External things have no reality of themselves, outside of a mind that perceives them. It is the perceiving mind that gives them a reality. Because of the Witness within—one’s soul-level perception, a tiny extension of the Universal Mind—one can directly observe external things in their unreality as well as internal things as the true nature of the exoteric.

Each individual has a lower mind that can be observed by a Higher Mind. These are not two minds but two sides of one multiplex consciousness, separated by subliminal strata. The lower mind is called manas, and the higher mind is called buddhi, or pre-Christ Consciousness. Reprogramming manas and then transcending manas to buddhi are crucial steps to enlightenment.

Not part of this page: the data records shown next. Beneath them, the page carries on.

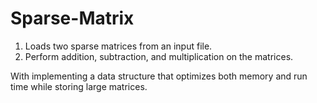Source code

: # Sparse-Matrix

1.  Loads two sparse matrices from an input file.
2.  Perform addition, subtraction, and multiplication on the matrices.

With  implementing a data structure that optimizes both memory and run time
while storing large matrices.
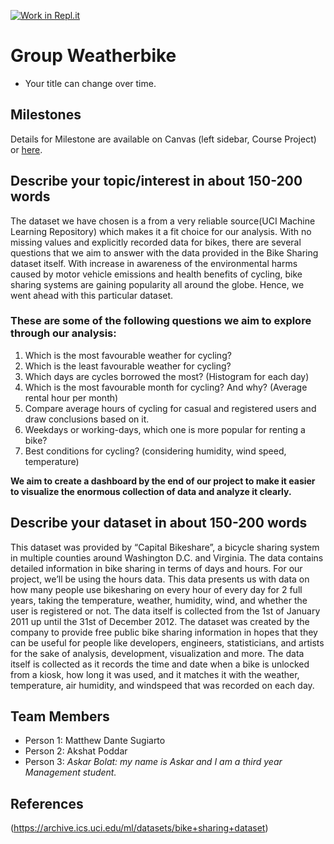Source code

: [![Work in Repl.it](https://classroom.github.com/assets/work-in-replit-14baed9a392b3a25080506f3b7b6d57f295ec2978f6f33ec97e36a161684cbe9.svg)](https://classroom.github.com/online_ide?assignment_repo_id=364284&assignment_repo_type=GroupAssignmentRepo)
# Group Weatherbike

- Your title can change over time.

## Milestones

Details for Milestone are available on Canvas (left sidebar, Course Project) or [here](https://firas.moosvi.com/courses/data301/project/milestone01.html).

## Describe your topic/interest in about 150-200 words

The dataset we have chosen is a from a very reliable source(UCI Machine Learning Repository) which makes it a fit choice for our analysis. With no missing values and explicitly recorded data for bikes, there are several questions that we aim to answer with the data provided in the Bike Sharing dataset itself. With increase in awareness of the environmental harms caused by motor vehicle emissions and health benefits of cycling, bike sharing systems are gaining popularity all around the globe. Hence, we went ahead with this particular dataset.

### These are some of the following questions we aim to explore through our analysis:
1. Which is the most favourable weather for cycling? 
2. Which is the least favourable weather for cycling? 
3. Which days are cycles borrowed the most? (Histogram for each day) 
4. Which is the most favourable month for cycling? And why? (Average rental hour per month) 
5. Compare average hours of cycling for casual and registered users and draw conclusions based on it.
6. Weekdays or working-days, which one is more popular for renting a bike? 
7. Best conditions for cycling? (considering humidity, wind speed, temperature)


**We aim to create a dashboard by the end of our project to make it easier to visualize the enormous collection of data and analyze it clearly.**


## Describe your dataset in about 150-200 words

This dataset was provided by “Capital Bikeshare”, a bicycle sharing system in multiple counties around Washington D.C. and Virginia. The data contains detailed information in bike sharing in terms of days and hours. For our project, we’ll be using the hours data. This data presents us with data on how many people use bikesharing on every hour of every day for 2 full years, taking the temperature, weather, humidity, wind, and whether the user is registered or not. The data itself is collected from the 1st of January 2011 up until the 31st of December 2012.  The dataset was created by the company to provide free public bike sharing information in hopes that they can be useful for people like developers, engineers, statisticians, and artists for the sake of analysis, development, visualization and more. The data itself is collected as it records the time and date when a bike is unlocked from a kiosk, how long it was used, and it matches it with the weather, temperature, air humidity, and windspeed that was recorded on each day.

## Team Members

- Person 1: Matthew Dante Sugiarto
- Person 2: Akshat Poddar
- Person 3: *Askar Bolat: my name is Askar and I am a third year Management student.*

## References

(https://archive.ics.uci.edu/ml/datasets/bike+sharing+dataset)
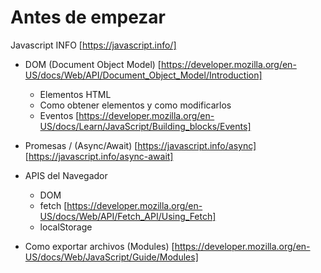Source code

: # Antes de empezar

Javascript INFO
[https://javascript.info/]


- DOM (Document Object Model)
[https://developer.mozilla.org/en-US/docs/Web/API/Document_Object_Model/Introduction]
    - Elementos HTML
    - Como obtener elementos y como modificarlos
    - Eventos [https://developer.mozilla.org/en-US/docs/Learn/JavaScript/Building_blocks/Events]

- Promesas / (Async/Await)
[https://javascript.info/async]
[https://javascript.info/async-await]

- APIS del Navegador
    - DOM
    - fetch [https://developer.mozilla.org/en-US/docs/Web/API/Fetch_API/Using_Fetch]
    - localStorage

- Como exportar archivos (Modules)
[https://developer.mozilla.org/en-US/docs/Web/JavaScript/Guide/Modules]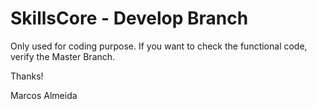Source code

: # SkillsCore - Develop Branch

Only used for coding purpose. If you want to check the functional code, verify the Master Branch.

Thanks!

Marcos Almeida
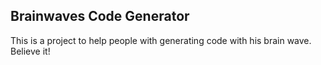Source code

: ## Brainwaves Code Generator

This is a project to help people with generating code with his brain wave.
Believe it!
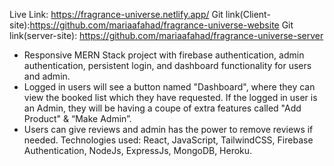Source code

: 
Live Link: https://fragrance-universe.netlify.app/ Git link(Client-site):https://github.com/mariaafahad/fragrance-universe-website Git link(server-site): https://github.com/mariaafahad/fragrance-universe-server

* Responsive MERN Stack project with firebase authentication, admin authentication, persistent login, and dashboard functionality for users and admin. 
* Logged in users will see a button named "Dashboard", where they can view the booked  list which they have requested. If the logged in user is an Admin, they will be having a coupe of extra features called "Add Product" & “Make Admin”.
* Users can give reviews and admin has the power to remove reviews if needed.
Technologies used: React, JavaScript, TailwindCSS, Firebase Authentication, NodeJs, ExpressJs, MongoDB, Heroku.

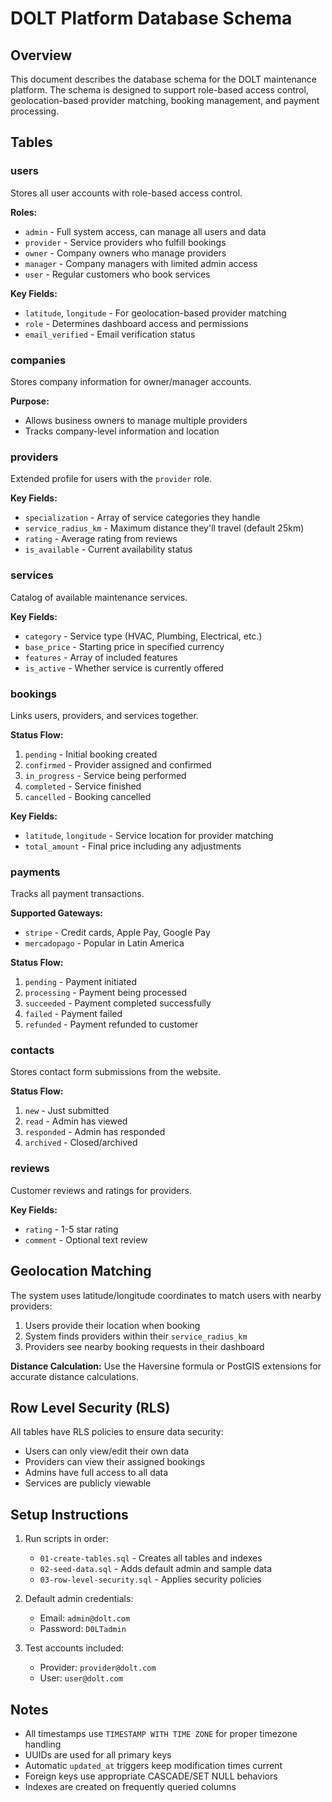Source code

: # DOLT Platform Database Schema

## Overview

This document describes the database schema for the DOLT maintenance platform. The schema is designed to support role-based access control, geolocation-based provider matching, booking management, and payment processing.

## Tables

### users
Stores all user accounts with role-based access control.

**Roles:**
- `admin` - Full system access, can manage all users and data
- `provider` - Service providers who fulfill bookings
- `owner` - Company owners who manage providers
- `manager` - Company managers with limited admin access
- `user` - Regular customers who book services

**Key Fields:**
- `latitude`, `longitude` - For geolocation-based provider matching
- `role` - Determines dashboard access and permissions
- `email_verified` - Email verification status

### companies
Stores company information for owner/manager accounts.

**Purpose:**
- Allows business owners to manage multiple providers
- Tracks company-level information and location

### providers
Extended profile for users with the `provider` role.

**Key Fields:**
- `specialization` - Array of service categories they handle
- `service_radius_km` - Maximum distance they'll travel (default 25km)
- `rating` - Average rating from reviews
- `is_available` - Current availability status

### services
Catalog of available maintenance services.

**Key Fields:**
- `category` - Service type (HVAC, Plumbing, Electrical, etc.)
- `base_price` - Starting price in specified currency
- `features` - Array of included features
- `is_active` - Whether service is currently offered

### bookings
Links users, providers, and services together.

**Status Flow:**
1. `pending` - Initial booking created
2. `confirmed` - Provider assigned and confirmed
3. `in_progress` - Service being performed
4. `completed` - Service finished
5. `cancelled` - Booking cancelled

**Key Fields:**
- `latitude`, `longitude` - Service location for provider matching
- `total_amount` - Final price including any adjustments

### payments
Tracks all payment transactions.

**Supported Gateways:**
- `stripe` - Credit cards, Apple Pay, Google Pay
- `mercadopago` - Popular in Latin America

**Status Flow:**
1. `pending` - Payment initiated
2. `processing` - Payment being processed
3. `succeeded` - Payment completed successfully
4. `failed` - Payment failed
5. `refunded` - Payment refunded to customer

### contacts
Stores contact form submissions from the website.

**Status Flow:**
1. `new` - Just submitted
2. `read` - Admin has viewed
3. `responded` - Admin has responded
4. `archived` - Closed/archived

### reviews
Customer reviews and ratings for providers.

**Key Fields:**
- `rating` - 1-5 star rating
- `comment` - Optional text review

## Geolocation Matching

The system uses latitude/longitude coordinates to match users with nearby providers:

1. Users provide their location when booking
2. System finds providers within their `service_radius_km`
3. Providers see nearby booking requests in their dashboard

**Distance Calculation:**
Use the Haversine formula or PostGIS extensions for accurate distance calculations.

## Row Level Security (RLS)

All tables have RLS policies to ensure data security:

- Users can only view/edit their own data
- Providers can view their assigned bookings
- Admins have full access to all data
- Services are publicly viewable

## Setup Instructions

1. Run scripts in order:
   - `01-create-tables.sql` - Creates all tables and indexes
   - `02-seed-data.sql` - Adds default admin and sample data
   - `03-row-level-security.sql` - Applies security policies

2. Default admin credentials:
   - Email: `admin@dolt.com`
   - Password: `D0LTadmin`

3. Test accounts included:
   - Provider: `provider@dolt.com`
   - User: `user@dolt.com`

## Notes

- All timestamps use `TIMESTAMP WITH TIME ZONE` for proper timezone handling
- UUIDs are used for all primary keys
- Automatic `updated_at` triggers keep modification times current
- Foreign keys use appropriate CASCADE/SET NULL behaviors
- Indexes are created on frequently queried columns
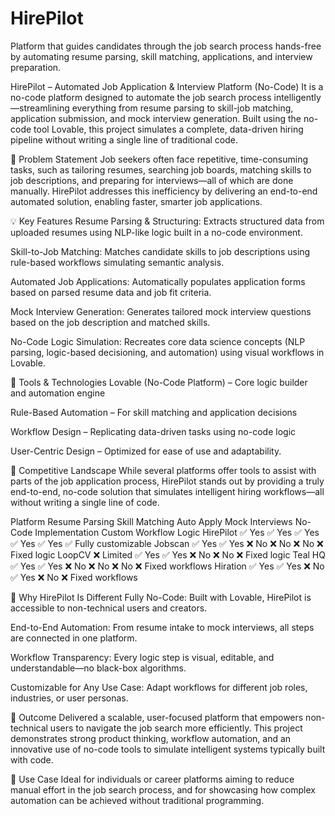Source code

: # HirePilot
Platform that guides candidates through the job search process hands-free by automating resume parsing, skill matching, applications, and interview preparation.


HirePilot – Automated Job Application & Interview Platform (No-Code)
It is a no-code platform designed to automate the job search process intelligently—streamlining everything from resume parsing to skill-job matching, application submission, and mock interview generation. Built using the no-code tool Lovable, this project simulates a complete, data-driven hiring pipeline without writing a single line of traditional code.

🧠 Problem Statement
Job seekers often face repetitive, time-consuming tasks, such as tailoring resumes, searching job boards, matching skills to job descriptions, and preparing for interviews—all of which are done manually. HirePilot addresses this inefficiency by delivering an end-to-end automated solution, enabling faster, smarter job applications.

💡 Key Features
Resume Parsing & Structuring: Extracts structured data from uploaded resumes using NLP-like logic built in a no-code environment.

Skill-to-Job Matching: Matches candidate skills to job descriptions using rule-based workflows simulating semantic analysis.

Automated Job Applications: Automatically populates application forms based on parsed resume data and job fit criteria.

Mock Interview Generation: Generates tailored mock interview questions based on the job description and matched skills.

No-Code Logic Simulation: Recreates core data science concepts (NLP parsing, logic-based decisioning, and automation) using visual workflows in Lovable.

🔧 Tools & Technologies
Lovable (No-Code Platform) – Core logic builder and automation engine

Rule-Based Automation – For skill matching and application decisions

Workflow Design – Replicating data-driven tasks using no-code logic

User-Centric Design – Optimized for ease of use and adaptability.


🧭 Competitive Landscape
While several platforms offer tools to assist with parts of the job application process, HirePilot stands out by providing a truly end-to-end, no-code solution that simulates intelligent hiring workflows—all without writing a single line of code.

Platform	  Resume Parsing	   Skill Matching	  Auto Apply	  Mock Interviews	 No-Code Implementation  	Custom Workflow Logic
HirePilot	  ✅ Yes	             ✅ Yes	          ✅ Yes	       ✅ Yes	        ✅ Yes	                ✅ Fully customizable
Jobscan	    ✅ Yes	             ✅ Yes	          ❌ No	         ❌ No	          ❌ No	                  ❌ Fixed logic
LoopCV	    ❌ Limited	         ✅ Yes	          ✅ Yes	       ❌ No	          ❌ No	                  ❌ Fixed logic
Teal HQ	    ✅ Yes	             ✅ Yes         	❌ No	         ❌ No	          ❌ No	                  ❌ Fixed workflows
Hiration	  ✅ Yes	             ✅ Yes	          ❌ No	         ✅ Yes	          ❌ No	                  ❌ Fixed workflows

🎯 Why HirePilot Is Different
Fully No-Code: Built with Lovable, HirePilot is accessible to non-technical users and creators.

End-to-End Automation: From resume intake to mock interviews, all steps are connected in one platform.

Workflow Transparency: Every logic step is visual, editable, and understandable—no black-box algorithms.

Customizable for Any Use Case: Adapt workflows for different job roles, industries, or user personas.

🌟 Outcome
Delivered a scalable, user-focused platform that empowers non-technical users to navigate the job search more efficiently. This project demonstrates strong product thinking, workflow automation, and an innovative use of no-code tools to simulate intelligent systems typically built with code.

📌 Use Case
Ideal for individuals or career platforms aiming to reduce manual effort in the job search process, and for showcasing how complex automation can be achieved without traditional programming.
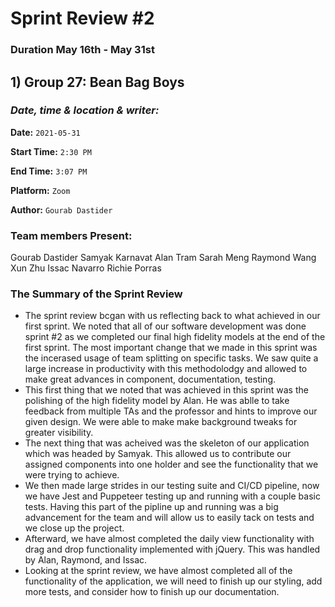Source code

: # Sprint Review #2
### Duration May 16th - May 31st
## 1) Group 27: Bean Bag Boys

### *Date, time & location & writer:*
**Date:** `2021-05-31`

**Start Time:** `2:30 PM`

**End Time:** `3:07 PM`

**Platform:** `Zoom`

**Author:** `Gourab Dastider`

### Team members Present:
Gourab Dastider
Samyak Karnavat
Alan Tram 
Sarah Meng
Raymond Wang
Xun Zhu
Issac Navarro
Richie Porras

### The Summary of the Sprint Review
- The sprint review bcgan with us reflecting back to what achieved in our first sprint. We noted that all of our software development was done sprint #2 as we completed our final high fidelity models at the end of the first sprint. The most important change that we made in this sprint was the incerased usage of team splitting on specific tasks. We saw quite a large increase in productivity with this methodolodgy and allowed to make great advances in component, documentation, testing.
- This first thing that we noted that was achieved in this sprint was the polishing of the high fidelity model by Alan. He was ablle to take feedback from multiple TAs and the professor and hints to improve our given design. We were able to make make background tweaks for greater visibility. 
- The next thing that was acheived was the skeleton of our application which was headed by Samyak. This allowed us to contribute our assigned components into one holder and see the functionality that we were trying to achieve. 
- We then made large strides in our testing suite and CI/CD pipeline, now we have Jest and Puppeteer testing up and running with a couple basic tests. Having this part of the pipline up and running was a big advancement for the team and will allow us to easily tack on tests and we close up the project.
- Afterward, we have almost completed the daily view functionality with drag and drop functionality implemented with jQuery. This was handled by Alan, Raymond, and Issac. 
- Looking at the sprint review, we have almost completed all of the functionality of the application, we will need to finish up our styling, add more tests, and consider how to finish up our documentation.
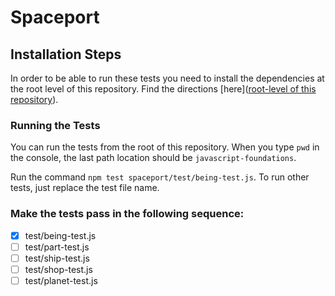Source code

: # Spaceport

## Installation Steps

In order to be able to run these tests you need to install the dependencies at the root level of this repository. Find the directions [here]([root-level of this repository](https://github.com/turingschool-examples/javascript-foundations)).

### Running the Tests

You can run the tests from the root of this repository. When you type `pwd` in the console, the last path location should be `javascript-foundations`.

Run the command `npm test spaceport/test/being-test.js`. To run other tests, just replace the test file name.

### Make the tests pass in the following sequence:

* [x] test/being-test.js  
* [ ] test/part-test.js  
* [ ] test/ship-test.js  
* [ ] test/shop-test.js  
* [ ] test/planet-test.js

For one who has realized the inner Christ Light as the Higher Mind, the Self, complex disciplines are unnecessary. For one who has not realized the inner Christ Light as the Higher Mind, the Self, complex disciplines are imperative in order to transform bad habits.

Our latent subliminal impressions will continue to affect our conscious decisions until we do this inner housecleaning.

After the full integration of the yamas and niyamas (moral/ethical principles of spiritual yoga), it is the refusal to engross oneself in the pursuit of psychic powers that leads to a higher opportunity—God realization. If samyama (integration of mind and spirit) is perfected and virtue cherished and maintained, mental agitations eventually cease, along with karma-producing actions. Then one’s individuality is no longer under the control of the interplay between creation, sustenance, and destruction. In this way the individuality is “crucified,” and all the elements holding together the idea of the physical body can disintegrate. This same disintegration will affect the mental body—then, eventually, the astral body. This is the advanced stage of enlightenment: At-one-ment, or God realization. Depending on how one chooses to perceive this process, it is a systematic disintegration of all mental and energetic habits that have created separation from the Source, or a systematic redirection of consciousness back to its holy Origin. This is authentic yoga.